We humans, however -- crowd, disciples, Pharisees, Herodians, Presbyterian seekers and believers in Houston, Texas -- we all bear the image, the eikon, of God. We may pay the tax, we may participate in Caesar’s political or economic system, we may make small or large compromises with our sense of what’s right and wrong in that relationship, but the fact remains: we belong to God. We belong to God.

That belonging has some powerful implications. First of all, we need to notice that Jesus is not portraying God and Caesar as equals, and they are not merely symbolic names for separate realms. If they were, then we could be led to believe that the emperor has his realm, in which he can claim our ultimate allegiance, and that God is relegated some another realm. Quite the contrary is the case. We humans bear God’s image, and wherever we live and operate -- whether in the social, economic, political, or religious realm -- we belong to God. Our primary loyalties do not switch when we move out of the church and into the voting booth, or the market place, or the classroom, or the golf course. We belong to God.

Of course, when we read the story this way, it really doesn’t solve our questions of church and state, of taxation, military service, and the like. What it does is to set all our allegiances in the correct order. First and foremost, whatever other allegiances might seek to claim us, we belong to God.

So, back to where this story starts -- with money. The question Jesus responded to was not the superficial question about taxation, but the deeper question about allegiances, and about the basis we use for estimating our own worth. He laid down no hard and fast rules, but urged each and every one of us to look at our allegiances, and to remember that we belong to God. All that we are and all that we have belong to God.

That is where we need to start when we think about our giving. Now, it may surprise you, but I’m not going to tell you that all your giving ought to be done through the church. We all have multiple requests made of us for giving, and many of those causes are worthy. But church is where it ought to start, because we belong to God.

In the church, we should talk less about “giving” and more about “stewardship.” Giving is the final outcome of a process that begins with prayerful consideration of our stewardship of what has been entrusted to us -- all that we are and all that we have.
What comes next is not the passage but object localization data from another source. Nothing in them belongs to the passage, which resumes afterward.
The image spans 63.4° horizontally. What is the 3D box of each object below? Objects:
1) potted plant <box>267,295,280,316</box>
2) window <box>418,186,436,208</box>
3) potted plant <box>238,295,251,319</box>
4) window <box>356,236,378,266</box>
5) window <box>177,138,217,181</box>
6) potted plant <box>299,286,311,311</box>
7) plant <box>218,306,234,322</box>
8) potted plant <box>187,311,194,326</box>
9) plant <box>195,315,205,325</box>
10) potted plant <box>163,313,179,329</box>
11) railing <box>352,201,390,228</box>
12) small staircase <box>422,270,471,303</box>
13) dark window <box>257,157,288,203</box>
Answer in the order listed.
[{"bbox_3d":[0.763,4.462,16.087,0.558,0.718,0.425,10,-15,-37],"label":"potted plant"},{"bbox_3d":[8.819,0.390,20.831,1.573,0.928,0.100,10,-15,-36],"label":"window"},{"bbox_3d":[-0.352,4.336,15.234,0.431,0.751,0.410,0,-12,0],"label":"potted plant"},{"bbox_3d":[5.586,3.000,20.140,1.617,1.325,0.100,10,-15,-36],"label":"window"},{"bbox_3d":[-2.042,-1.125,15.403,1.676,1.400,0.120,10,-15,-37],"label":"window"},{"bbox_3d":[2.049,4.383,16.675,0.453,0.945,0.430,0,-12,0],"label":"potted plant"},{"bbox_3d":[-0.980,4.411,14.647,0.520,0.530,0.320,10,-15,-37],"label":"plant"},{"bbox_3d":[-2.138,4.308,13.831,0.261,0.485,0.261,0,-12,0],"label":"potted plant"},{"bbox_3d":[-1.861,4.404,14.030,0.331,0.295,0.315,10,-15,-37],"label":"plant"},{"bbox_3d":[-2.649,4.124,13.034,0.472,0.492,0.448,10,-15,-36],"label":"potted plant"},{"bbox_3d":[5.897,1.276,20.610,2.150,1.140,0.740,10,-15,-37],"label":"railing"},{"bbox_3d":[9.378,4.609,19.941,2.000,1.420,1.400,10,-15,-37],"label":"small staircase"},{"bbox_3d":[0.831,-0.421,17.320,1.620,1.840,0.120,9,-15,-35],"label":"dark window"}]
You see, stewardship isn’t just about the percentage that you may give to the church, it’s also about the far larger percentage that you keep and what you do with it. You belong to God, and that allegiance forms and informs all our other allegiances.

In another place in his letters, Paul writes a good summary of what I have been trying to say: “For all things are yours,” Paul writes, “whether Paul or Apollos or Cephas or the world or life or death or the present or the future -- all belong to you, and you belong to Christ, and Christ belongs to God.” (1 Corinthians 3:22-23)

One of the faith statements in our Book of Confessions is the Heidelberg Catechism. The first question is that catechism is: “What is your only comfort, in life and in death?” The answer is: “That I belong -- body and soul, in life and in death -- not to myself but to my faithful Savior, Jesus Christ.”

When you think and pray over the next few days about your commitments of time, talent, and treasure for 2009, and your three-year commitments to the Fulfill the Vision Together Capital Campaign, I want you to keep this truth foremost in your mind. You bear God’s image. You belong to God, and because you belong to God, all your other allegiances need to be seen in the light of that primary allegiance.
What you give to the church, finally, is between you and God. But that realization shouldn’t make you sigh with relief. It ought to bring you to your knees, in humble praise and thanksgiving, and in dedication and commitment to the One to whom you belong.